Copy the lines below exactly, from the first to the last, and leave out the pictures.
►
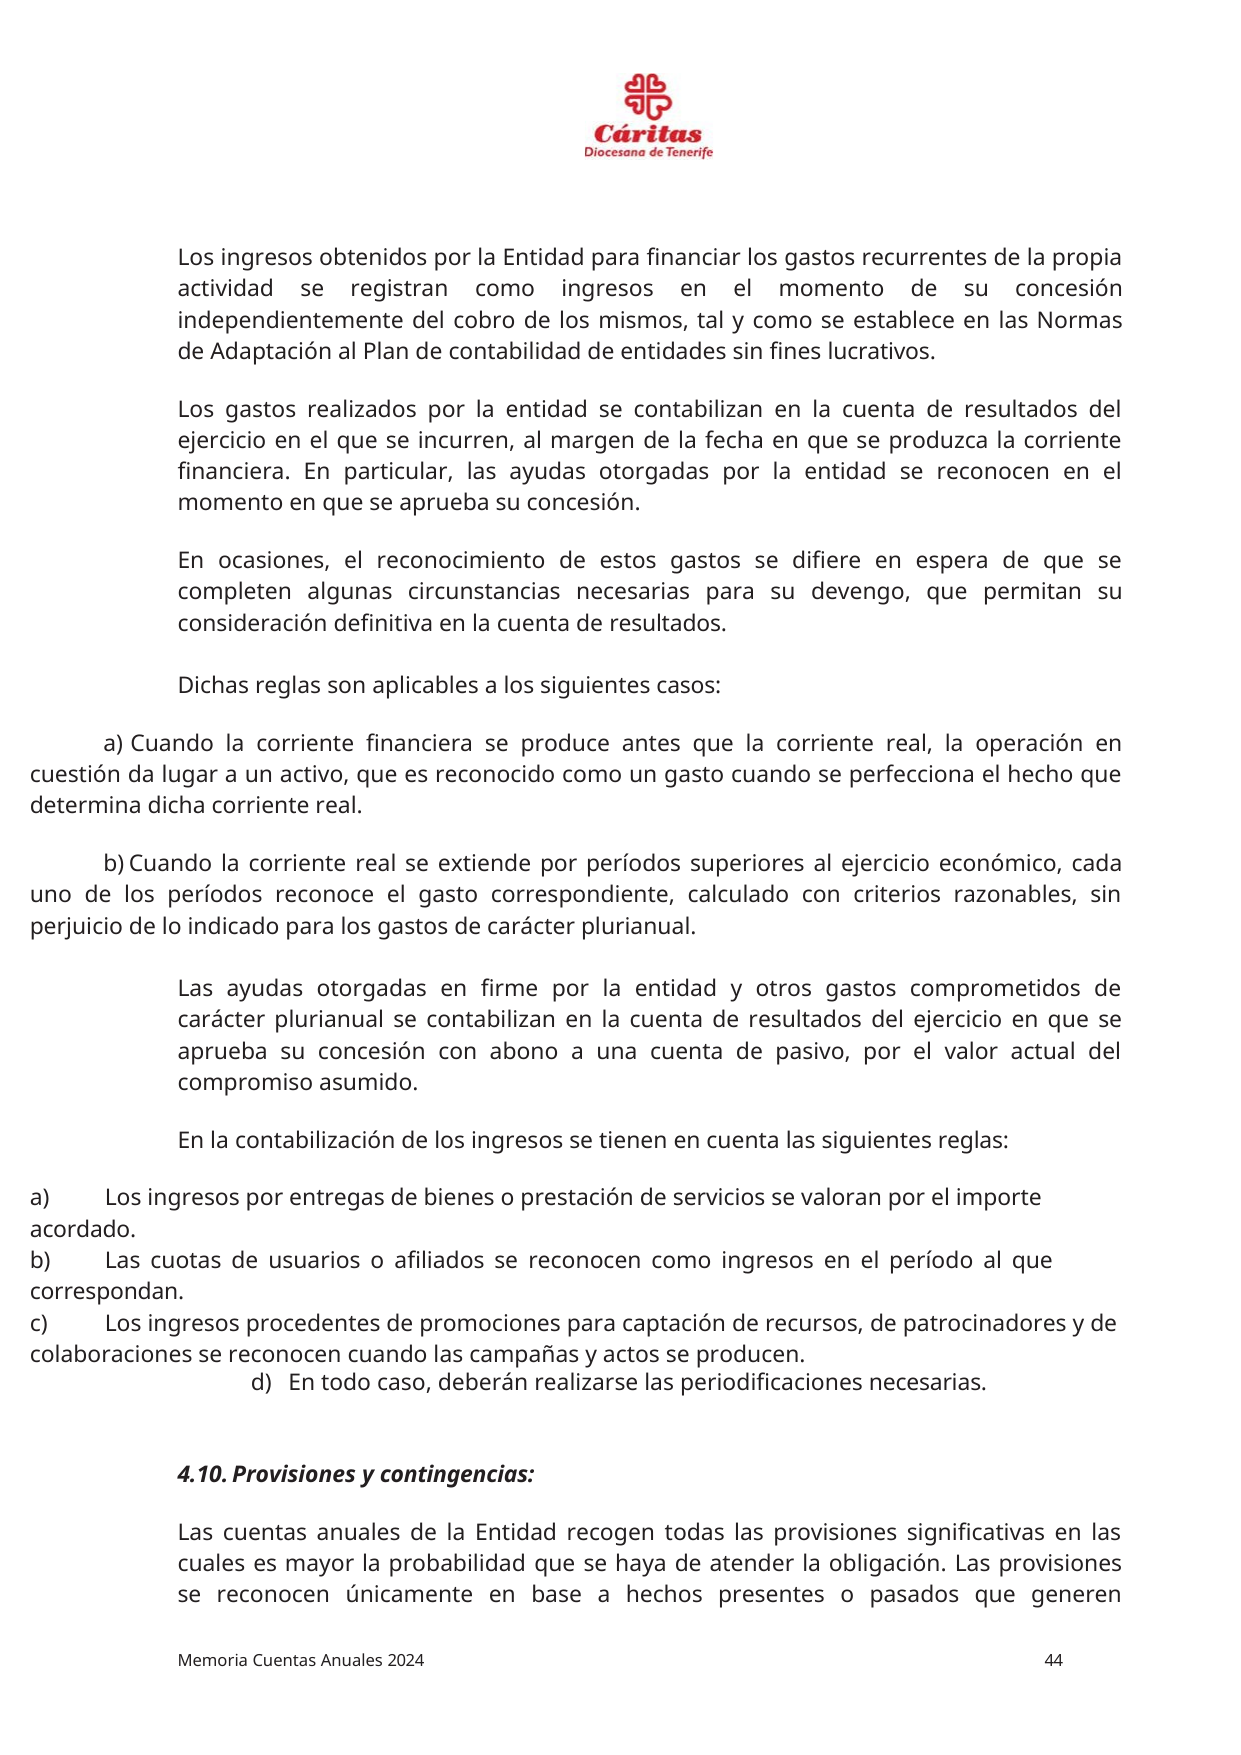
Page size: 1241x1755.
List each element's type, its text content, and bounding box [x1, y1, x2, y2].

list Cuando la corriente real se extiende por períodos superiores al ejercicio económico, cada uno de los períodos reconoce el gasto correspondiente, calculado con criterios razonables, sin perjuicio de lo indicado para los gastos de carácter plurianual. [29, 847, 1123, 941]
list Las cuotas de usuarios o afiliados se reconocen como ingresos en el período al que correspondan. [29, 1244, 1123, 1306]
text Las ayudas otorgadas en firme por la entidad y otros gastos comprometidos de carácter plurianual se contabilizan en la cuenta de resultados del ejercicio en que se aprueba su concesión con abono a una cuenta de pasivo, por el valor actual del compromiso asumido. [177, 972, 1123, 1097]
list En todo caso, deberán realizarse las periodificaciones necesarias. [251, 1369, 1226, 1396]
list Cuando la corriente financiera se produce antes que la corriente real, la operación en cuestión da lugar a un activo, que es reconocido como un gasto cuando se perfecciona el hecho que determina dicha corriente real. [29, 727, 1123, 821]
text Los gastos realizados por la entidad se contabilizan en la cuenta de resultados del ejercicio en el que se incurren, al margen de la fecha en que se produzca la corriente financiera. En particular, las ayudas otorgadas por la entidad se reconocen en el momento en que se aprueba su concesión. [177, 392, 1123, 517]
text Las cuentas anuales de la Entidad recogen todas las provisiones significativas en las cuales es mayor la probabilidad que se haya de atender la obligación. Las provisiones se reconocen únicamente en base a hechos presentes o pasados que generen [177, 1516, 1122, 1609]
text En ocasiones, el reconocimiento de estos gastos se difiere en espera de que se completen algunas circunstancias necesarias para su devengo, que permitan su consideración definitiva en la cuenta de resultados. [177, 544, 1123, 638]
text Dichas reglas son aplicables a los siguientes casos: [177, 669, 1226, 700]
list Los ingresos por entregas de bienes o prestación de servicios se valoran por el importe acordado. [29, 1181, 1123, 1244]
list Provisiones y contingencias: [177, 1458, 1226, 1489]
list Los ingresos procedentes de promociones para captación de recursos, de patrocinadores y de colaboraciones se reconocen cuando las campañas y actos se producen. [29, 1306, 1123, 1369]
text En la contabilización de los ingresos se tienen en cuenta las siguientes reglas: [177, 1124, 1226, 1155]
text Los ingresos obtenidos por la Entidad para financiar los gastos recurrentes de la propia actividad se registran como ingresos en el momento de su concesión independientemente del cobro de los mismos, tal y como se establece en las Normas de Adaptación al Plan de contabilidad de entidades sin fines lucrativos. [177, 241, 1123, 366]
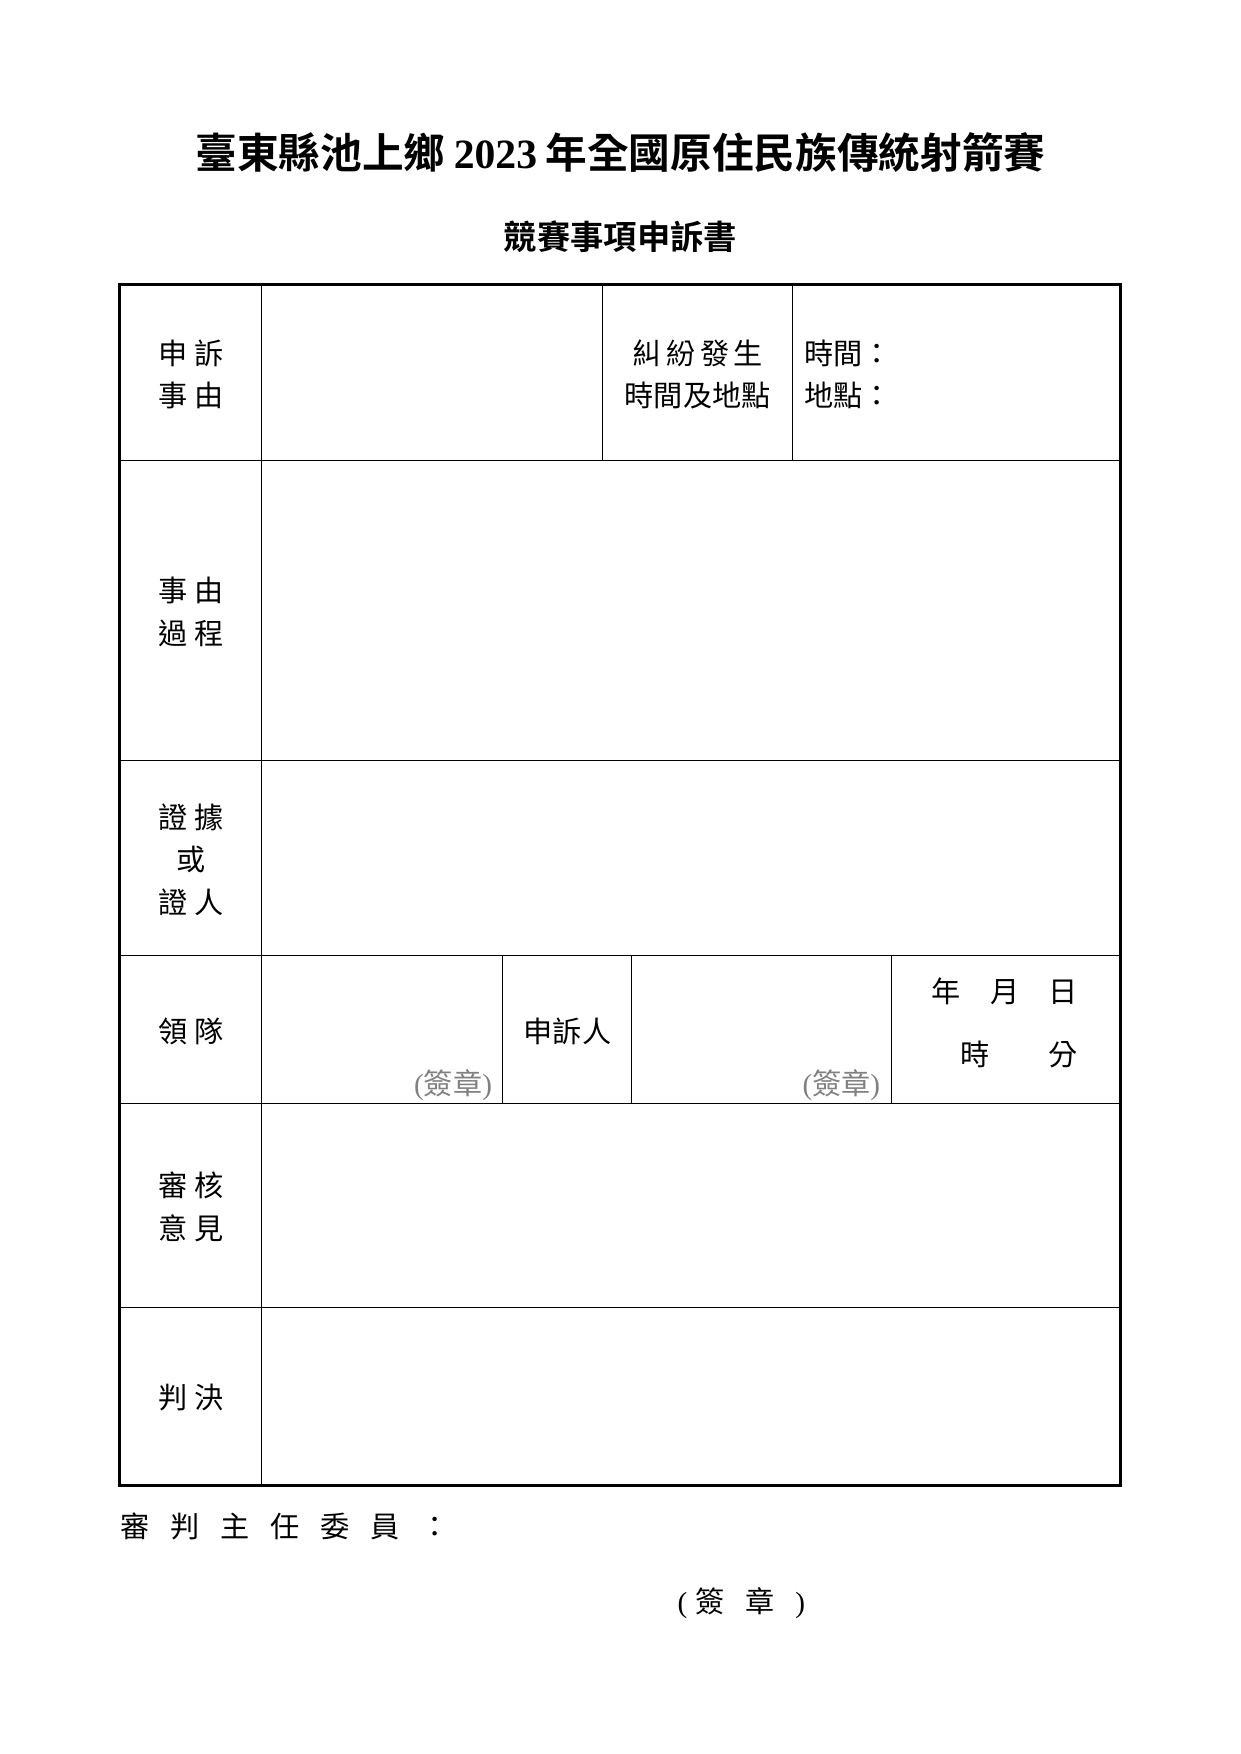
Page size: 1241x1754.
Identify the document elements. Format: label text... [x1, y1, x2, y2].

table_header [262, 286, 602, 460]
table_cell 判 決 [121, 1308, 261, 1484]
table_cell (簽章) [262, 956, 502, 1103]
table_header 時間： 地點： [793, 286, 1119, 460]
text 競賽事項申訴書 [120, 211, 1120, 259]
table_header 糾紛發生 時間及地點 [603, 286, 792, 460]
table_cell [262, 461, 1119, 760]
table_cell 申訴人 [503, 956, 631, 1103]
table_cell [262, 1308, 1119, 1484]
table_cell 事 由 過 程 [121, 461, 261, 760]
table_header 申 訴 事 由 [121, 286, 261, 460]
table_cell (簽章) [632, 956, 891, 1103]
text (簽章) [120, 1562, 1120, 1637]
table_cell 審 核 意 見 [121, 1104, 261, 1307]
table_cell 領 隊 [121, 956, 261, 1103]
table_cell [262, 761, 1119, 955]
text 臺東縣池上鄉2023年全國原住民族傳統射箭賽 [120, 120, 1120, 181]
text 審判主任委員： [120, 1487, 1120, 1562]
table_cell 年 月 日 時 分 [892, 956, 1119, 1103]
table_cell [262, 1104, 1119, 1307]
table_cell 證 據 或 證 人 [121, 761, 261, 955]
◄
### EXERCISE ANSWER
Page size: 1241x1755.
List each element's type, its text content, and bounding box [x1, y1, x2, y2].

list Cuando la corriente real se extiende por períodos superiores al ejercicio económico, cada uno de los períodos reconoce el gasto correspondiente, calculado con criterios razonables, sin perjuicio de lo indicado para los gastos de carácter plurianual. [29, 847, 1123, 941]
list Las cuotas de usuarios o afiliados se reconocen como ingresos en el período al que correspondan. [29, 1244, 1123, 1306]
text Las ayudas otorgadas en firme por la entidad y otros gastos comprometidos de carácter plurianual se contabilizan en la cuenta de resultados del ejercicio en que se aprueba su concesión con abono a una cuenta de pasivo, por el valor actual del compromiso asumido. [177, 972, 1123, 1097]
list En todo caso, deberán realizarse las periodificaciones necesarias. [251, 1369, 1226, 1396]
list Cuando la corriente financiera se produce antes que la corriente real, la operación en cuestión da lugar a un activo, que es reconocido como un gasto cuando se perfecciona el hecho que determina dicha corriente real. [29, 727, 1123, 821]
text Los gastos realizados por la entidad se contabilizan en la cuenta de resultados del ejercicio en el que se incurren, al margen de la fecha en que se produzca la corriente financiera. En particular, las ayudas otorgadas por la entidad se reconocen en el momento en que se aprueba su concesión. [177, 392, 1123, 517]
text Las cuentas anuales de la Entidad recogen todas las provisiones significativas en las cuales es mayor la probabilidad que se haya de atender la obligación. Las provisiones se reconocen únicamente en base a hechos presentes o pasados que generen [177, 1516, 1122, 1609]
text En ocasiones, el reconocimiento de estos gastos se difiere en espera de que se completen algunas circunstancias necesarias para su devengo, que permitan su consideración definitiva en la cuenta de resultados. [177, 544, 1123, 638]
text Dichas reglas son aplicables a los siguientes casos: [177, 669, 1226, 700]
list Los ingresos por entregas de bienes o prestación de servicios se valoran por el importe acordado. [29, 1181, 1123, 1244]
list Provisiones y contingencias: [177, 1458, 1226, 1489]
list Los ingresos procedentes de promociones para captación de recursos, de patrocinadores y de colaboraciones se reconocen cuando las campañas y actos se producen. [29, 1306, 1123, 1369]
text En la contabilización de los ingresos se tienen en cuenta las siguientes reglas: [177, 1124, 1226, 1155]
text Los ingresos obtenidos por la Entidad para financiar los gastos recurrentes de la propia actividad se registran como ingresos en el momento de su concesión independientemente del cobro de los mismos, tal y como se establece en las Normas de Adaptación al Plan de contabilidad de entidades sin fines lucrativos. [177, 241, 1123, 366]
Page size: 1241x1754.
Identify the document elements. Format: label text... [x1, y1, x2, y2].

table_header [262, 286, 602, 460]
table_cell 判 決 [121, 1308, 261, 1484]
table_cell (簽章) [262, 956, 502, 1103]
table_header 時間： 地點： [793, 286, 1119, 460]
text 競賽事項申訴書 [120, 211, 1120, 259]
table_header 糾紛發生 時間及地點 [603, 286, 792, 460]
table_cell [262, 461, 1119, 760]
table_cell 申訴人 [503, 956, 631, 1103]
table_cell [262, 1308, 1119, 1484]
table_cell 事 由 過 程 [121, 461, 261, 760]
table_header 申 訴 事 由 [121, 286, 261, 460]
table_cell (簽章) [632, 956, 891, 1103]
text (簽章) [120, 1562, 1120, 1637]
table_cell 審 核 意 見 [121, 1104, 261, 1307]
table_cell 領 隊 [121, 956, 261, 1103]
table_cell [262, 761, 1119, 955]
text 臺東縣池上鄉2023年全國原住民族傳統射箭賽 [120, 120, 1120, 181]
text 審判主任委員： [120, 1487, 1120, 1562]
table_cell 年 月 日 時 分 [892, 956, 1119, 1103]
table_cell [262, 1104, 1119, 1307]
table_cell 證 據 或 證 人 [121, 761, 261, 955]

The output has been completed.